Salati was saying it straight: far too often, roads open up a Pandora's Box of environmental problems -- allowing illegal loggers, miners, hunters, or land speculators to invade forests and other native ecosystems.  The results are often disastrous for nature.

But societies need roads -- for economic growth, to access land and natural resources, and for scores of other reasons.  Where on Earth should roads go and not go?

Today, in the leading journal Nature, ALERT director Bill Laurance and a team of co-authors from Harvard, Cambridge, Melbourne, James Cook and other universities present a global strategy for road building. 

Their paper advances a strategy for zoning and optimizing road locations, by assessing the relative environmental costs and economic benefits of road construction for every square kilometer of land on Earth.

You can download the paper for free here

And here is an insightful News & Views piece that Nature published about the article. 

And here is a popular, easy-to-read article that hits all the key points.

This paper has striking implications.  It shows the most critical areas to keep road-free, the areas where roads can have the greatest benefits for improving human welfare and food production, and the places where environmental conflicts are most likely to arise in the future.

By 2050, it's expected that there will be 25 million kilometers of new roads -- enough to circle the Earth more than 600 times. 

Nine-tenths of these new roads will be built in developing nations that sustain the biologically richest and most environmentally important ecosystems on the planet.

Deciding where this avalanche of new roads will go -- and not go -- is among the most critical environmental challenges we have ever faced. 

'Blood gold': Illegal miners devastating rainforests

How bad a threat is illegal gold mining to the world's rainforests? 

Mining moonscape in Sumatra, Indonesia  (photo by William Laurance)

Mining moonscape in Sumatra, Indonesia (photo by William Laurance)

Have a look at these four short videos of illegal mining in the Brazilian Amazon, Peru, Ghana, and Indonesia.  They clearly show the devastation wrought by illegal miners.

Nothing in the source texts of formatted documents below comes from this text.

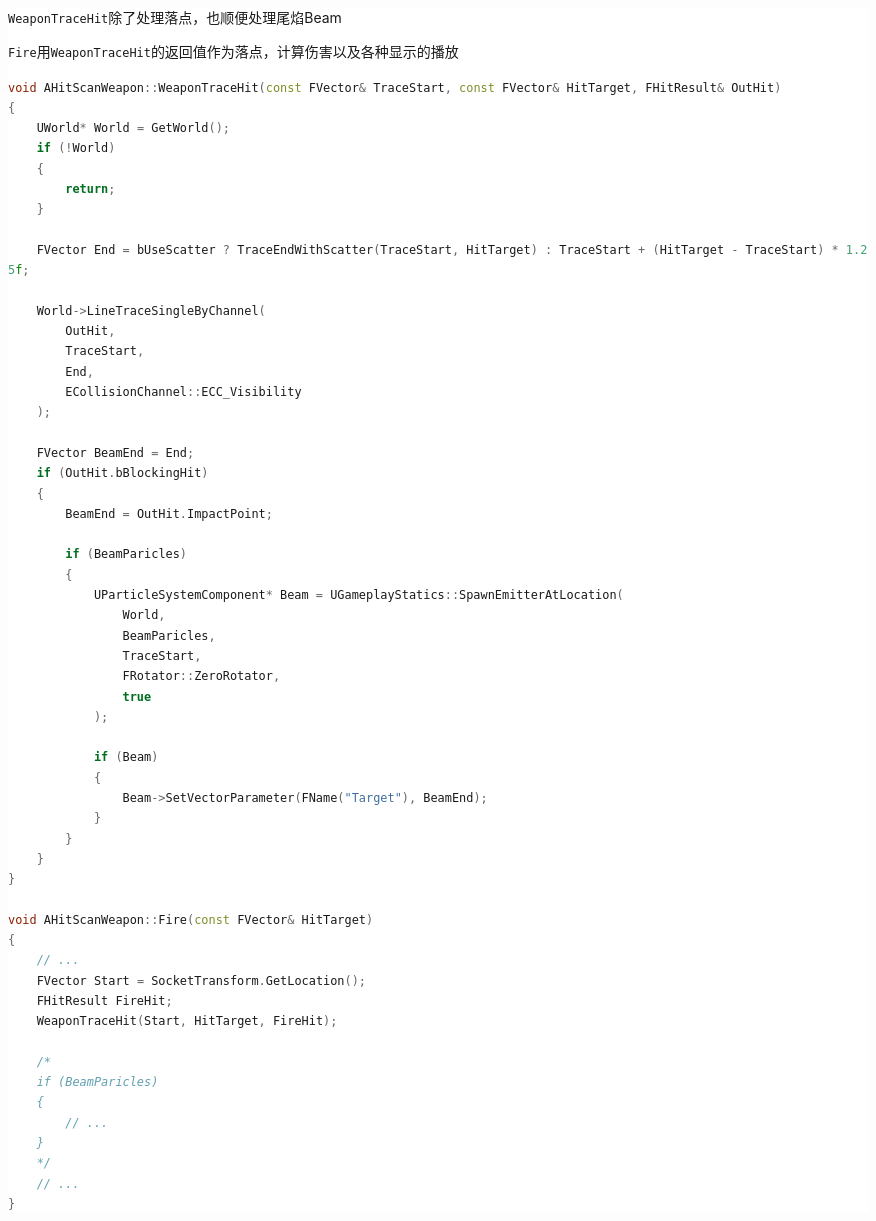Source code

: 

`WeaponTraceHit`除了处理落点，也顺便处理尾焰Beam

`Fire`用`WeaponTraceHit`的返回值作为落点，计算伤害以及各种显示的播放

```cpp
void AHitScanWeapon::WeaponTraceHit(const FVector& TraceStart, const FVector& HitTarget, FHitResult& OutHit)
{
    UWorld* World = GetWorld();
    if (!World)
	{
		return;
	}

    FVector End = bUseScatter ? TraceEndWithScatter(TraceStart, HitTarget) : TraceStart + (HitTarget - TraceStart) * 1.25f;
    
    World->LineTraceSingleByChannel(
		OutHit,
		TraceStart,
		End,
		ECollisionChannel::ECC_Visibility
	);
    
    FVector BeamEnd = End;
    if (OutHit.bBlockingHit)
    {
        BeamEnd = OutHit.ImpactPoint;
        
        if (BeamParicles)
        {
            UParticleSystemComponent* Beam = UGameplayStatics::SpawnEmitterAtLocation(
                World,
                BeamParicles,
                TraceStart,
                FRotator::ZeroRotator,
                true
            );

            if (Beam)
            {
                Beam->SetVectorParameter(FName("Target"), BeamEnd);
            }
        }
    }
}

void AHitScanWeapon::Fire(const FVector& HitTarget)
{
	// ...
	FVector Start = SocketTransform.GetLocation();
	FHitResult FireHit;
    WeaponTraceHit(Start, HitTarget, FireHit);
    
	/*
    if (BeamParicles)
    {
    	// ...
    }
    */
	// ...
}
```

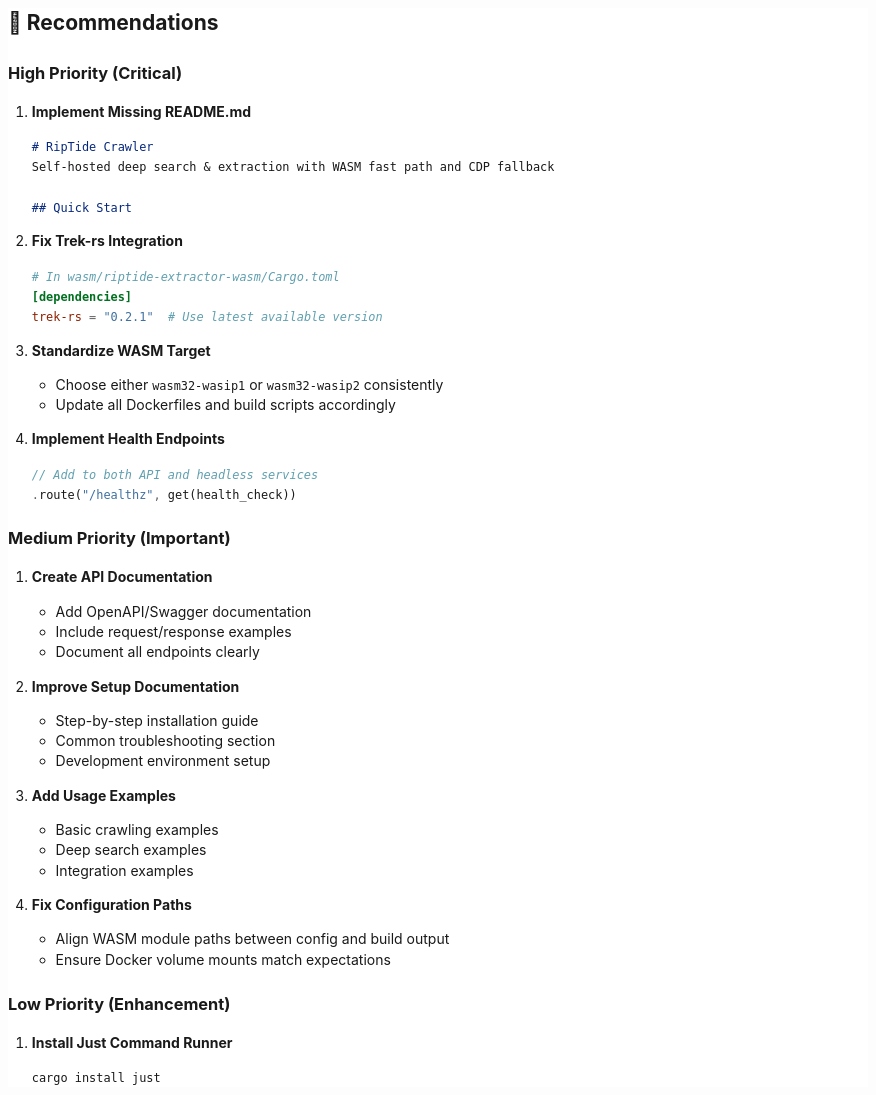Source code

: ## 🎯 Recommendations

### High Priority (Critical)

1. **Implement Missing README.md**
   ```markdown
   # RipTide Crawler
   Self-hosted deep search & extraction with WASM fast path and CDP fallback

   ## Quick Start
   ```

2. **Fix Trek-rs Integration**
   ```toml
   # In wasm/riptide-extractor-wasm/Cargo.toml
   [dependencies]
   trek-rs = "0.2.1"  # Use latest available version
   ```

3. **Standardize WASM Target**
   - Choose either `wasm32-wasip1` or `wasm32-wasip2` consistently
   - Update all Dockerfiles and build scripts accordingly

4. **Implement Health Endpoints**
   ```rust
   // Add to both API and headless services
   .route("/healthz", get(health_check))
   ```

### Medium Priority (Important)

1. **Create API Documentation**
   - Add OpenAPI/Swagger documentation
   - Include request/response examples
   - Document all endpoints clearly

2. **Improve Setup Documentation**
   - Step-by-step installation guide
   - Common troubleshooting section
   - Development environment setup

3. **Add Usage Examples**
   - Basic crawling examples
   - Deep search examples
   - Integration examples

4. **Fix Configuration Paths**
   - Align WASM module paths between config and build output
   - Ensure Docker volume mounts match expectations

### Low Priority (Enhancement)

1. **Install Just Command Runner**
   ```bash
   cargo install just
   ```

Alarming videos like these raise several issues:

- Widespread invasions of the world's shrinking wildernesses illustrate how rapid population growth and poverty conspire to imperil natural environments and indigenous peoples

- A key impetus for rampant illegal (and legal) mining is the rising price of gold

- Illegal mining is often an organized criminal activity that has much wider corrupting influences on societies

- Increased enforcement is direly needed to protect parks, wilderness areas, and indigenous lands from illegal mining 

- Government officials can be pressured to focus effort on enforcement if the public knows about -- and decries -- the illegal mining crisis

In recent years we've heard often about the severe social and environmental costs of 'blood diamonds' and 'blood ivory'.  Clearly, it's time we started talking about 'blood gold' as well.